Signs of rostral brainstem diencephalic dysfunction follow. The midbrain and
pons are disrupted sequentially, and signs of lower brainstem failure are added
to dysfunction of rostral structures.
An intrinsic
brainstem lesion can cause coma by compromising the function of the medial
tegmental structures bilaterally. Primary diencephalic brainstem lesions are
usually due to stroke, either hemorrhagic or infarction. Head trauma may also
directly injure the brain-stem. In midbrain lesions, the pupils are
dilated or in midposition, and bilateral oculomotor nerve palsy occurs. The
eyes rest downward and outward and do not adduct or move vertically.
Decerebrate posturing of the limbs is present. Pontine infarct or hematoma cause
small, poorly reactive pupils and impaired vertical gaze. The eyes may rest
downward and inward, and one eye may be lower than the other. Brainstem
function rostral to the lesion is preserved. Pontine lesions cause
small, reactive pupils, failure of horizontal eye movements, preservation of
vertical eye movements (sometimes with spontaneous bobbing), and decerebrate
posturing. Medullary lesions may compromise vasomotor control and
breathing.
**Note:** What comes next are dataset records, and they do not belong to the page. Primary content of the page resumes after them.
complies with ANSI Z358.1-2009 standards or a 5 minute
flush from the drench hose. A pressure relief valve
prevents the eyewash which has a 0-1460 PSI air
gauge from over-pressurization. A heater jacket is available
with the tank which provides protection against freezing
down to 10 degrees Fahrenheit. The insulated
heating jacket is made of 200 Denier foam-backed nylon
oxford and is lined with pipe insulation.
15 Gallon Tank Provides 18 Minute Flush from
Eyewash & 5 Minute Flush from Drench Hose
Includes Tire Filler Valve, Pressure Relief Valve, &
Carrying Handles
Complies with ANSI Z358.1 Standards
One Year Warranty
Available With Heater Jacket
Toxic disorders affecting the brainstem and cerebral hemispheres at
multiple levels cause signs inconsistent with any single anatomic locus.
Cerebellar
space-occupying lesions cause ataxia and vomiting, often followed by abducens
(cranial nerve VI) nerve or lateral gaze palsy to the side of the lesion. Signs
of lower brainstem dysfunction in the pons and medulla then develop.
TREATMENT
If a cerebral
or cerebellar lesion compresses the brain-stem, immediate treatment is required
to avoid irreversible injury. With a primary brainstem lesion, the situation is
equally urgent. Neuroradiologic investigations are critical in determining the
nature and extent of pathology. Endotracheal intubation, controlled mechanical
ventilation, and osmotic diuresis are undertaken while cranial computed
tomography (CT) is performed to determine whether the patient requires
immediate surgical decompression, cerebrospinal ventricular drainage, or
hematoma evacuation as lifesaving measures.
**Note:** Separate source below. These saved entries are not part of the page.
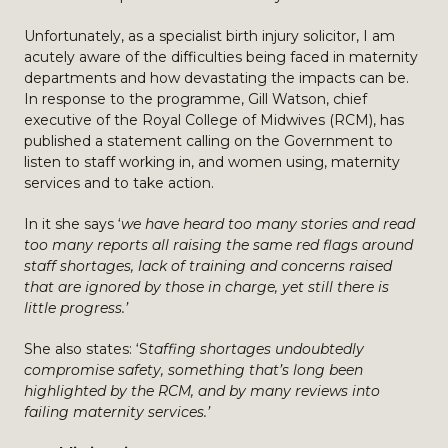
Unfortunately, as a specialist birth injury solicitor, I am
acutely aware of the difficulties being faced in maternity
departments and how devastating the impacts can be.
In response to the programme, Gill Watson, chief
executive of the Royal College of Midwives (RCM), has
published a statement calling on the Government to
listen to staff working in, and women using, maternity
services and to take action.
In it she says ‘
we have heard too many stories and read
too many reports all raising the same red flags around
staff shortages, lack of training and concerns raised
that are ignored by those in charge, yet still there is
little progress.’
She also states: ‘S
taffing shortages undoubtedly
compromise safety, something that’s long been
highlighted by the RCM, and by many reviews into
failing maternity services.’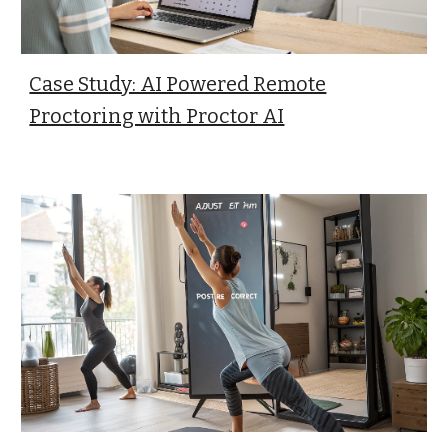
Case Study: AI Powered Remote
Proctoring with Proctor AI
Bilateral cerebral hemisphere disease is usually treated medically rather than surgically. It is often the result of metabolic encephalopathy from exogenous intoxication, for instance, drug overdose, alcohol intoxication, or overmedication. Endogenous intoxication is caused by organ failure (the lungs and carbon dioxide narcosis; the liver and hyperammonemia; the kidney and uremia), hyperglycemia, hypercalcemia, or hypernatremia, or by insufficiency of endogenous or exogenous, for instance, hypoglycemia, hypothyroidism, ypocalcemia, or hyponatremia.